Data:

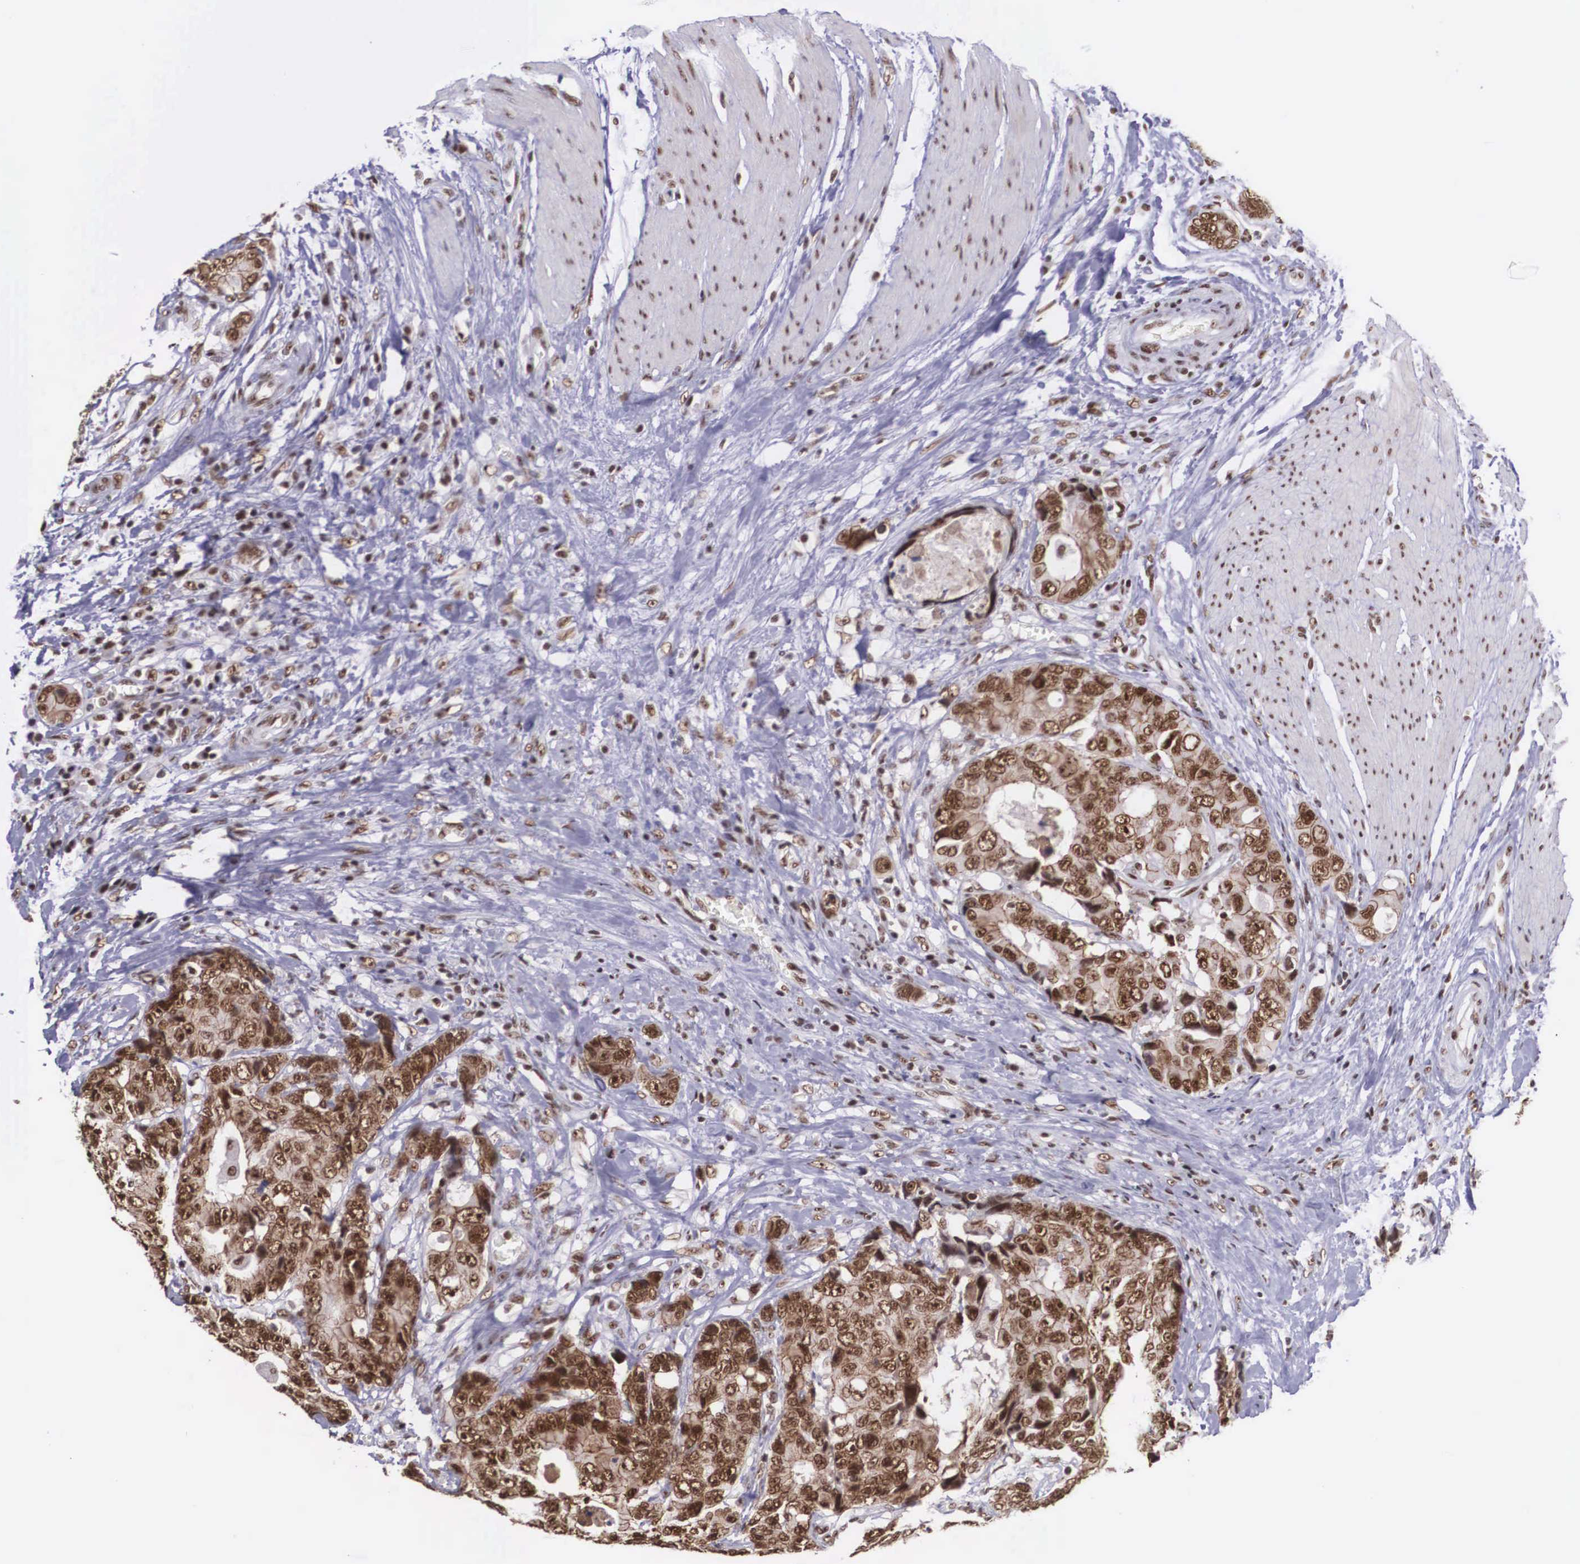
{"staining": {"intensity": "strong", "quantity": ">75%", "location": "cytoplasmic/membranous,nuclear"}, "tissue": "colorectal cancer", "cell_type": "Tumor cells", "image_type": "cancer", "snomed": [{"axis": "morphology", "description": "Adenocarcinoma, NOS"}, {"axis": "topography", "description": "Rectum"}], "caption": "A micrograph showing strong cytoplasmic/membranous and nuclear expression in about >75% of tumor cells in colorectal cancer (adenocarcinoma), as visualized by brown immunohistochemical staining.", "gene": "POLR2F", "patient": {"sex": "female", "age": 67}}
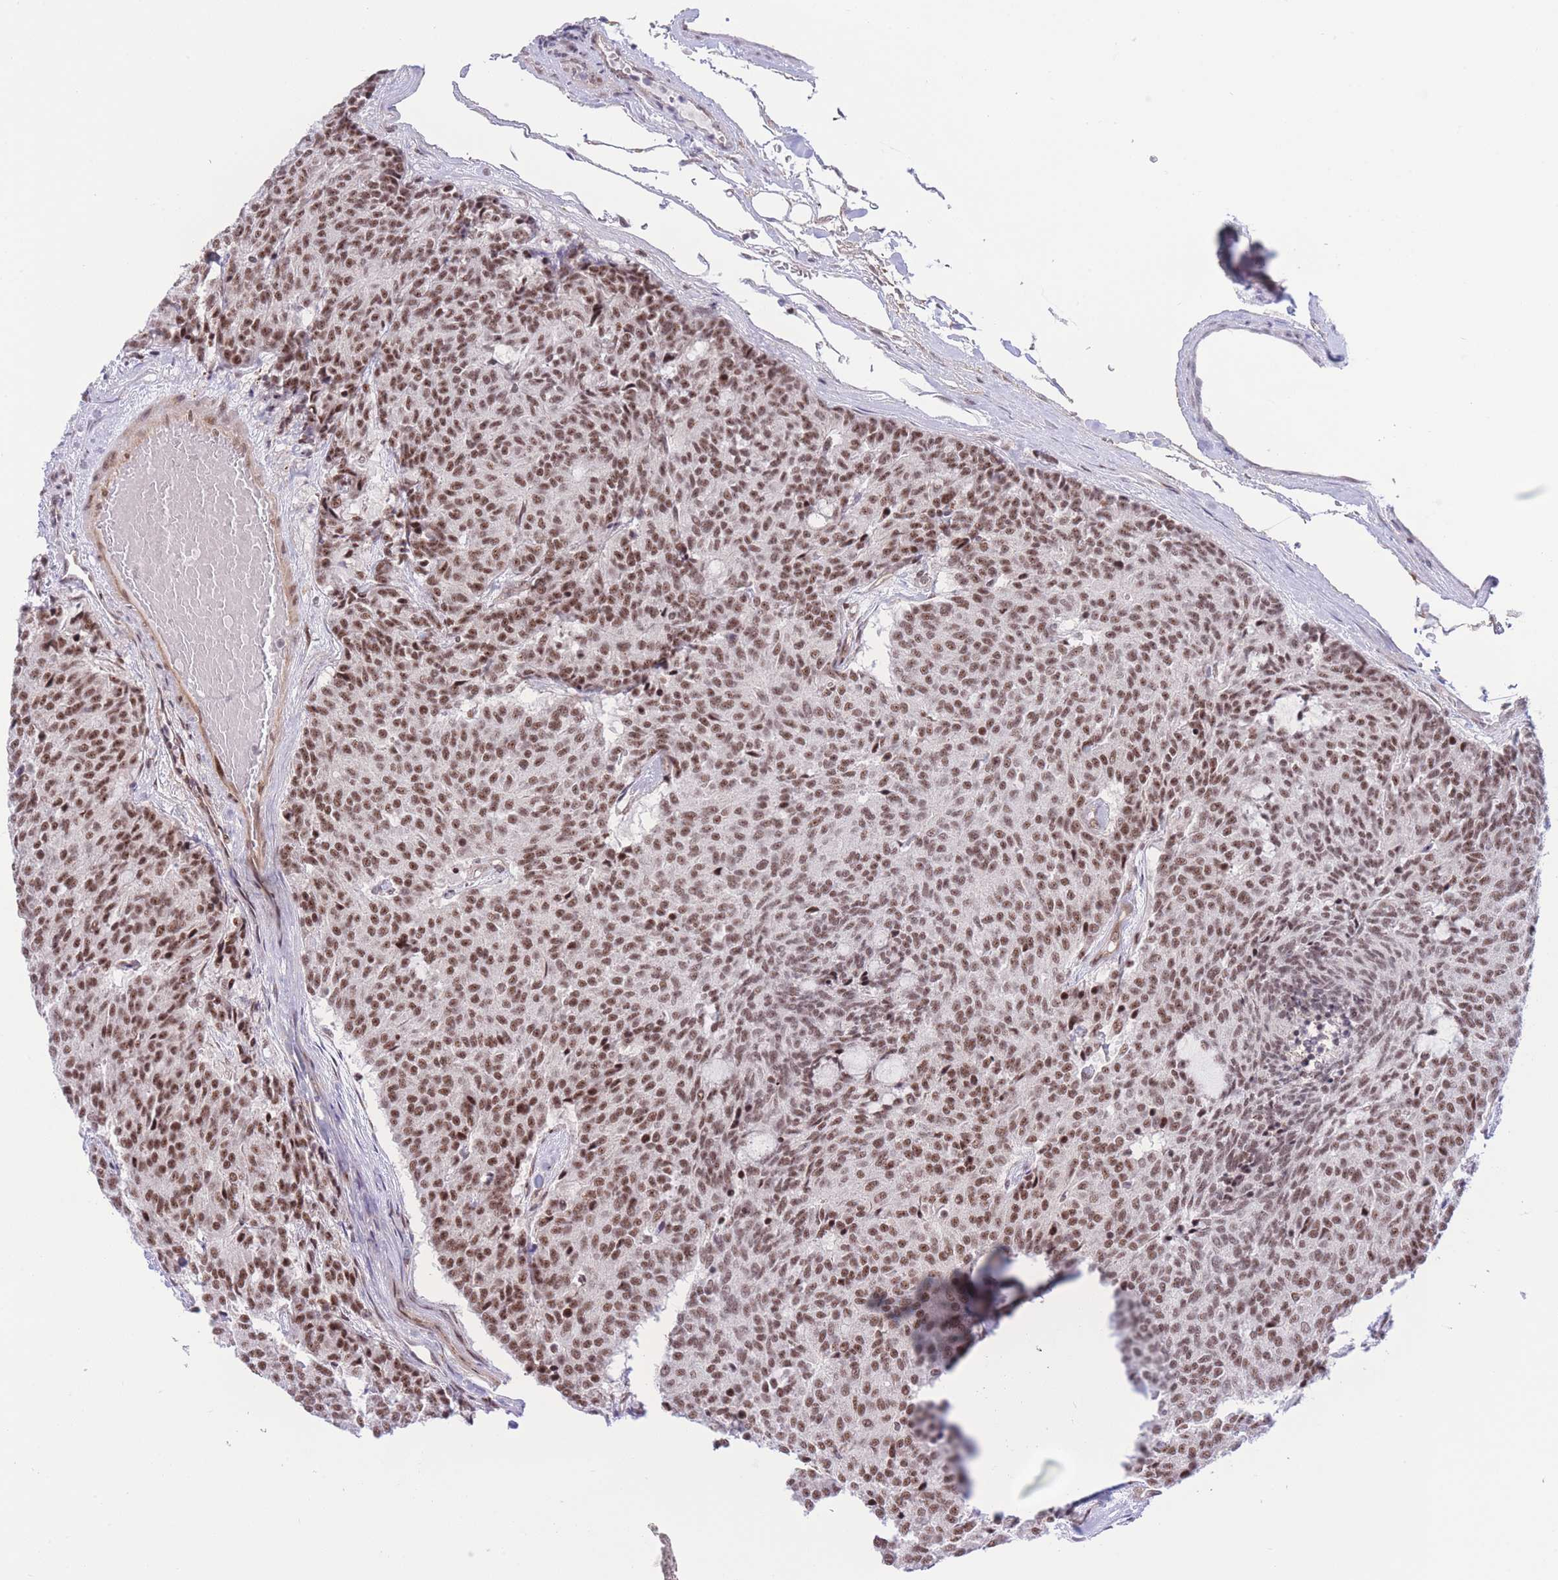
{"staining": {"intensity": "strong", "quantity": ">75%", "location": "nuclear"}, "tissue": "carcinoid", "cell_type": "Tumor cells", "image_type": "cancer", "snomed": [{"axis": "morphology", "description": "Carcinoid, malignant, NOS"}, {"axis": "topography", "description": "Pancreas"}], "caption": "About >75% of tumor cells in human carcinoid show strong nuclear protein expression as visualized by brown immunohistochemical staining.", "gene": "PCIF1", "patient": {"sex": "female", "age": 54}}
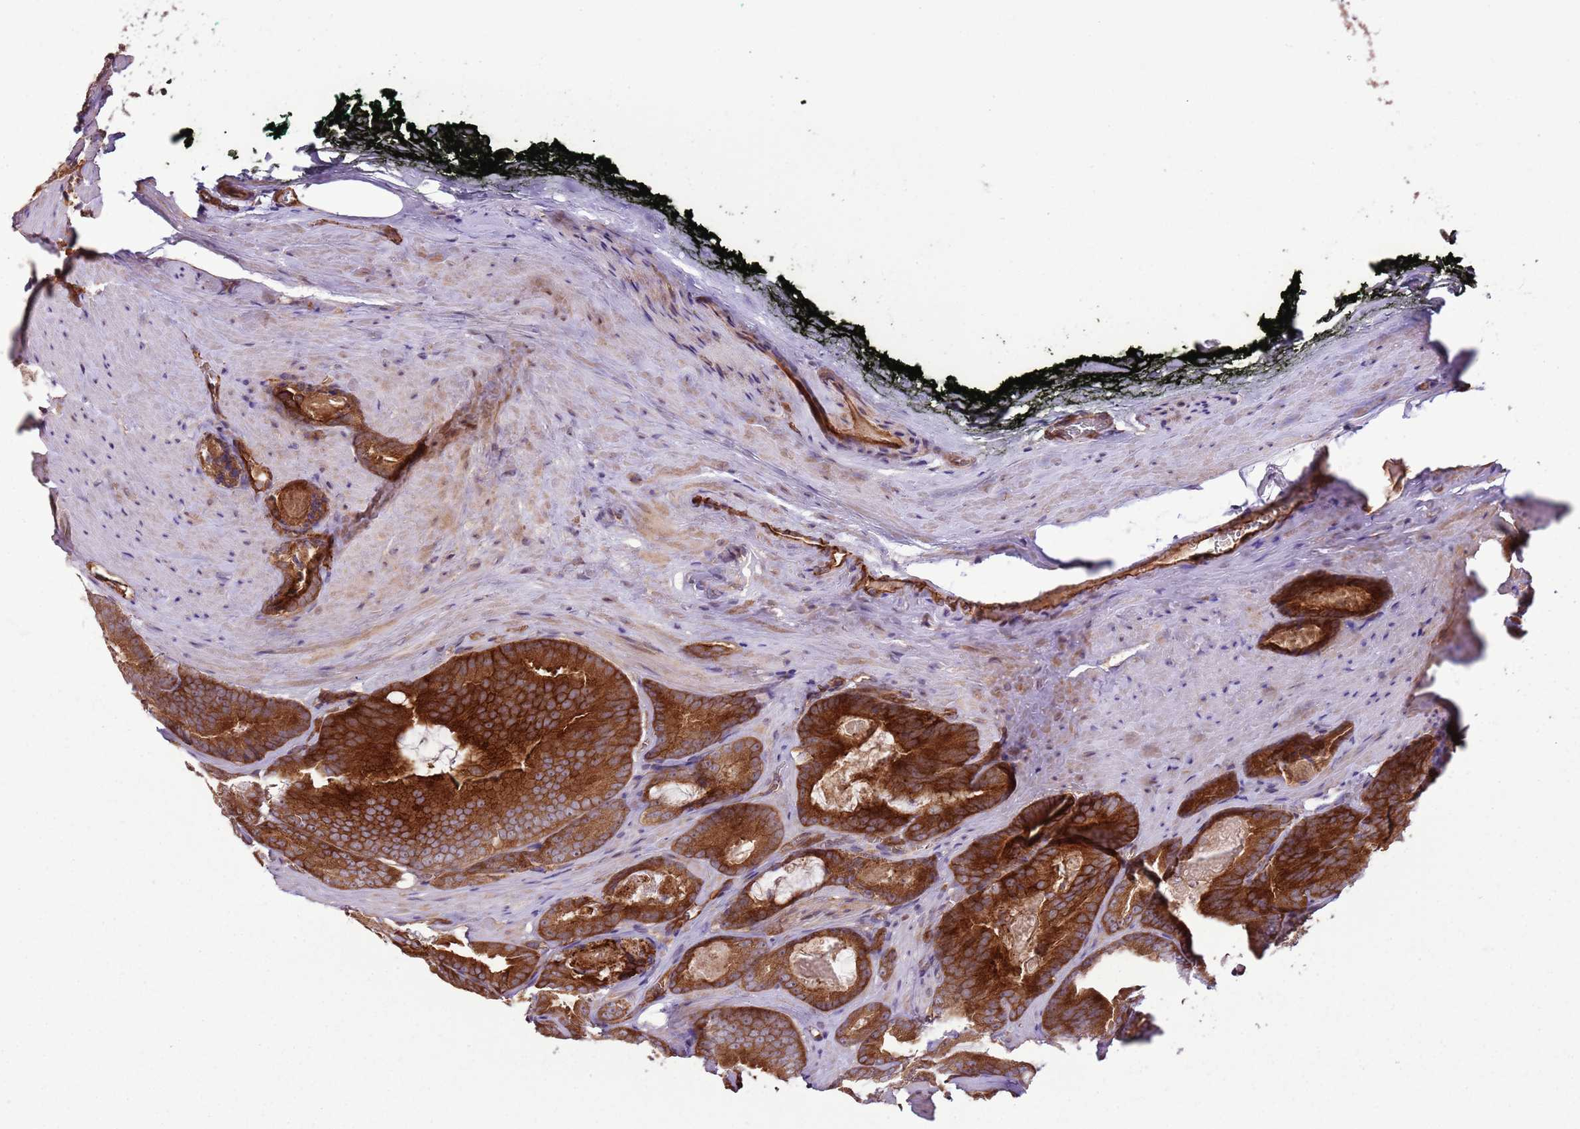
{"staining": {"intensity": "strong", "quantity": ">75%", "location": "cytoplasmic/membranous"}, "tissue": "prostate cancer", "cell_type": "Tumor cells", "image_type": "cancer", "snomed": [{"axis": "morphology", "description": "Adenocarcinoma, High grade"}, {"axis": "topography", "description": "Prostate"}], "caption": "High-grade adenocarcinoma (prostate) tissue displays strong cytoplasmic/membranous positivity in about >75% of tumor cells, visualized by immunohistochemistry.", "gene": "ZNF827", "patient": {"sex": "male", "age": 66}}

Problem requirements: Would you print the material exactly once more, without any of its pictures?

Your response:
{"staining": {"intensity": "strong", "quantity": ">75%", "location": "cytoplasmic/membranous,nuclear"}, "tissue": "colorectal cancer", "cell_type": "Tumor cells", "image_type": "cancer", "snomed": [{"axis": "morphology", "description": "Adenocarcinoma, NOS"}, {"axis": "topography", "description": "Rectum"}], "caption": "A micrograph showing strong cytoplasmic/membranous and nuclear expression in about >75% of tumor cells in colorectal cancer (adenocarcinoma), as visualized by brown immunohistochemical staining.", "gene": "POLR2F", "patient": {"sex": "female", "age": 67}}
{"staining": {"intensity": "strong", "quantity": ">75%", "location": "nuclear"}, "tissue": "carcinoid", "cell_type": "Tumor cells", "image_type": "cancer", "snomed": [{"axis": "morphology", "description": "Carcinoid, malignant, NOS"}, {"axis": "topography", "description": "Pancreas"}], "caption": "About >75% of tumor cells in human carcinoid show strong nuclear protein expression as visualized by brown immunohistochemical staining.", "gene": "PCIF1", "patient": {"sex": "female", "age": 54}}
{"staining": {"intensity": "strong", "quantity": ">75%", "location": "cytoplasmic/membranous"}, "tissue": "prostate cancer", "cell_type": "Tumor cells", "image_type": "cancer", "snomed": [{"axis": "morphology", "description": "Adenocarcinoma, High grade"}, {"axis": "topography", "description": "Prostate"}], "caption": "High-grade adenocarcinoma (prostate) tissue displays strong cytoplasmic/membranous positivity in about >75% of tumor cells, visualized by immunohistochemistry.", "gene": "ZNF827", "patient": {"sex": "male", "age": 66}}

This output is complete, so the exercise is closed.